* _Task_:
Give a bare count of the lines with "связи" in the material below.

* _Records provided_:
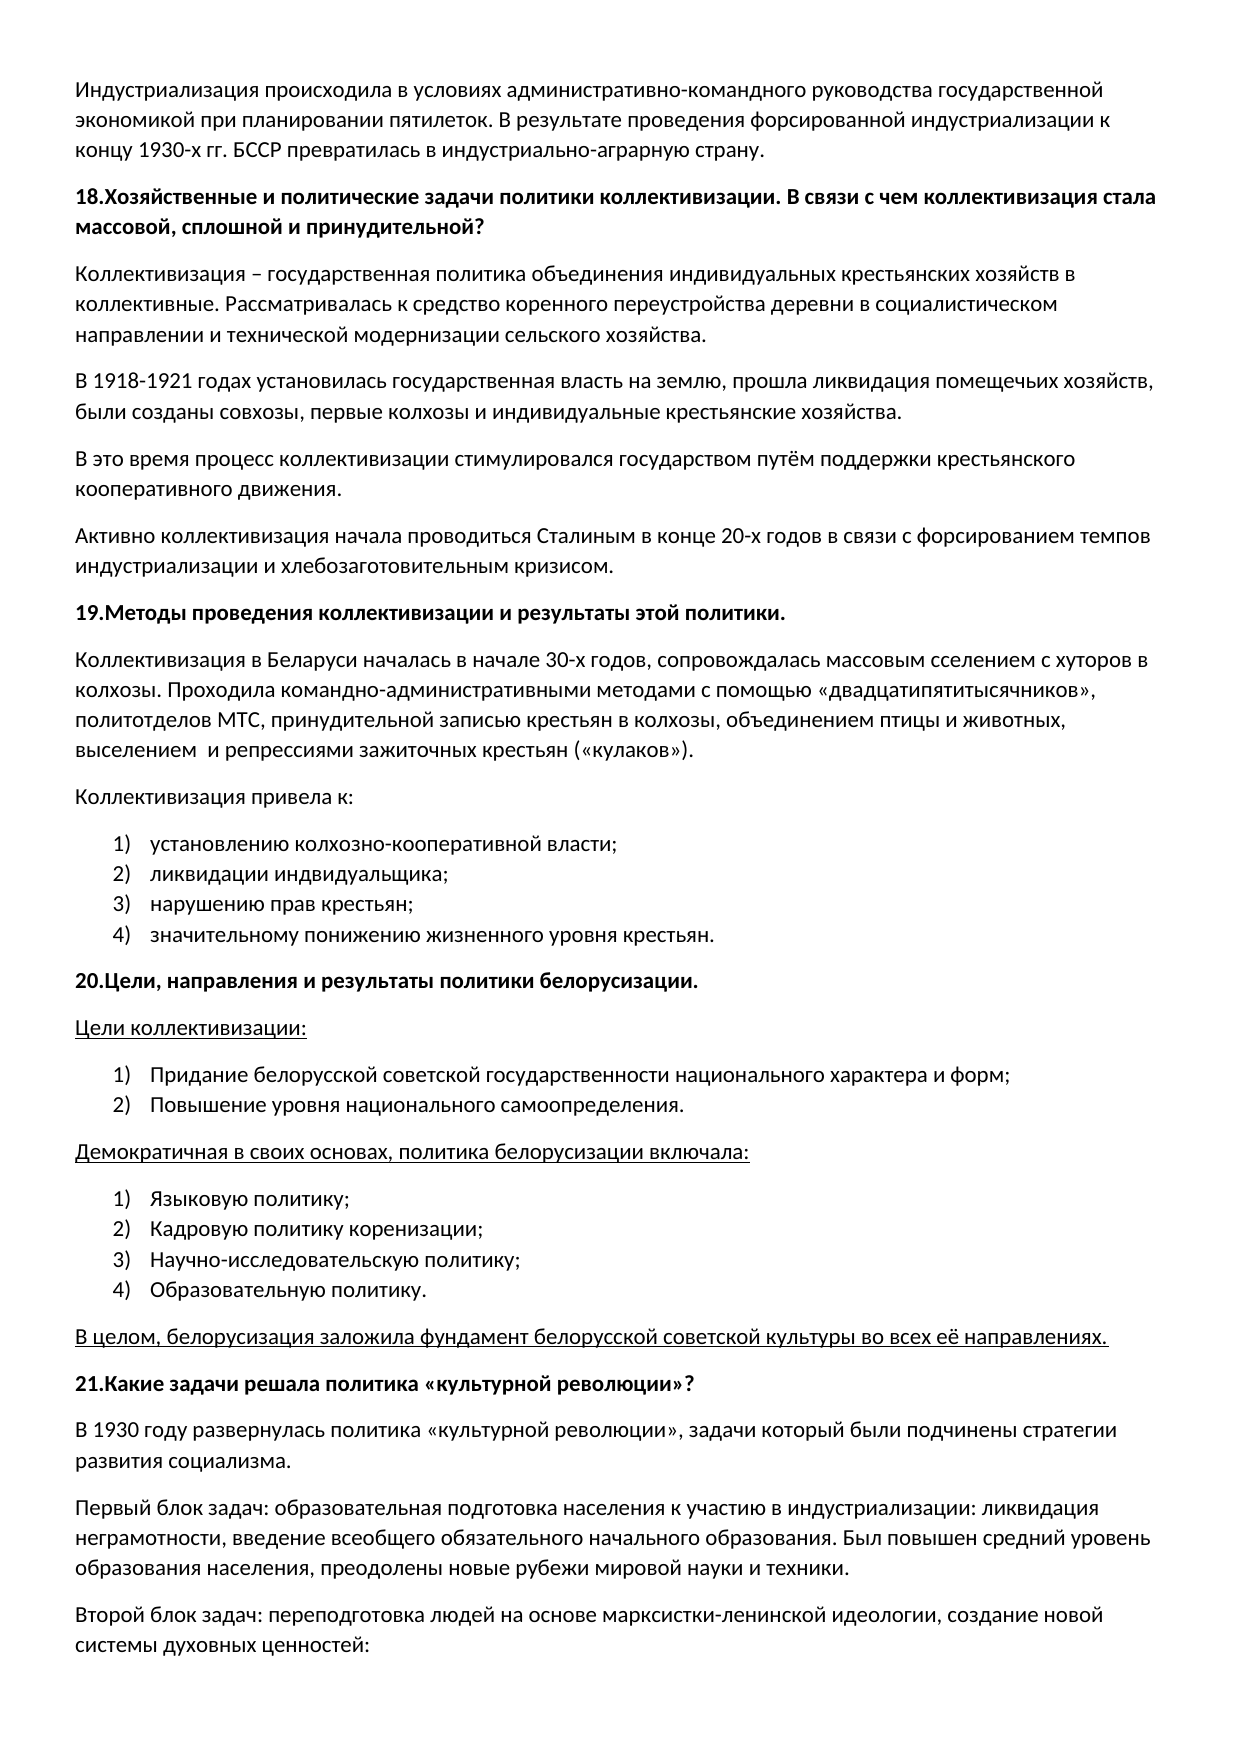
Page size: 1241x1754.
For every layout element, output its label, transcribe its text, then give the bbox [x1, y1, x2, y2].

text Демократичная в своих основах, политика белорусизации включала: [75, 1137, 1165, 1166]
text 18.Хозяйственные и политические задачи политики коллективизации. В связи с чем коллективизация стала массовой, сплошной и принудительной? [75, 182, 1165, 241]
text В 1930 году развернулась политика «культурной революции», задачи который были подчинены стратегии развития социализма. [75, 1416, 1165, 1474]
text Коллективизация привела к: [75, 782, 1165, 810]
list Научно-исследовательскую политику; [112, 1245, 1165, 1273]
text В целом, белорусизация заложила фундамент белорусской советской культуры во всех её направлениях. [75, 1322, 1165, 1350]
text 19.Методы проведения коллективизации и результаты этой политики. [75, 598, 1165, 626]
text Коллективизация в Беларуси началась в начале 30-х годов, сопровождалась массовым сселением с хуторов в колхозы. Проходила командно-административными методами с помощью «двадцатипятитысячников», политотделов МТС, принудительной записью крестьян в колхозы, объединением птицы и животных, выселением и репрессиями зажиточных крестьян («кулаков»). [75, 645, 1165, 763]
text Коллективизация – государственная политика объединения индивидуальных крестьянских хозяйств в коллективные. Рассматривалась к средство коренного переустройства деревни в социалистическом направлении и технической модернизации сельского хозяйства. [75, 259, 1165, 348]
text Второй блок задач: переподготовка людей на основе марксистки-ленинской идеологии, создание новой системы духовных ценностей: [75, 1600, 1165, 1658]
list установлению колхозно-кооперативной власти; [112, 829, 1165, 857]
list Повышение уровня национального самоопределения. [112, 1091, 1165, 1119]
list Образовательную политику. [112, 1275, 1165, 1303]
list Языковую политику; [112, 1184, 1165, 1212]
text В это время процесс коллективизации стимулировался государством путём поддержки крестьянского кооперативного движения. [75, 444, 1165, 502]
text 20.Цели, направления и результаты политики белорусизации. [75, 967, 1165, 995]
list Кадровую политику коренизации; [112, 1214, 1165, 1243]
list Придание белорусской советской государственности национального характера и форм; [112, 1060, 1165, 1088]
text Активно коллективизация начала проводиться Сталиным в конце 20-х годов в связи с форсированием темпов индустриализации и хлебозаготовительным кризисом. [75, 521, 1165, 579]
text Цели коллективизации: [75, 1013, 1165, 1042]
text Индустриализация происходила в условиях административно-командного руководства государственной экономикой при планировании пятилеток. В результате проведения форсированной индустриализации к концу 1930-х гг. БССР превратилась в индустриально-аграрную страну. [75, 75, 1165, 163]
list ликвидации индвидуальщика; [112, 859, 1165, 887]
list значительному понижению жизненного уровня крестьян. [112, 920, 1165, 948]
text Первый блок задач: образовательная подготовка населения к участию в индустриализации: ликвидация неграмотности, введение всеобщего обязательного начального образования. Был повышен средний уровень образования населения, преодолены новые рубежи мировой науки и техники. [75, 1493, 1165, 1581]
text 21.Какие задачи решала политика «культурной революции»? [75, 1369, 1165, 1397]
list нарушению прав крестьян; [112, 889, 1165, 918]
text В 1918-1921 годах установилась государственная власть на землю, прошла ликвидация помещечьих хозяйств, были созданы совхозы, первые колхозы и индивидуальные крестьянские хозяйства. [75, 367, 1165, 425]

* _Output below_:
2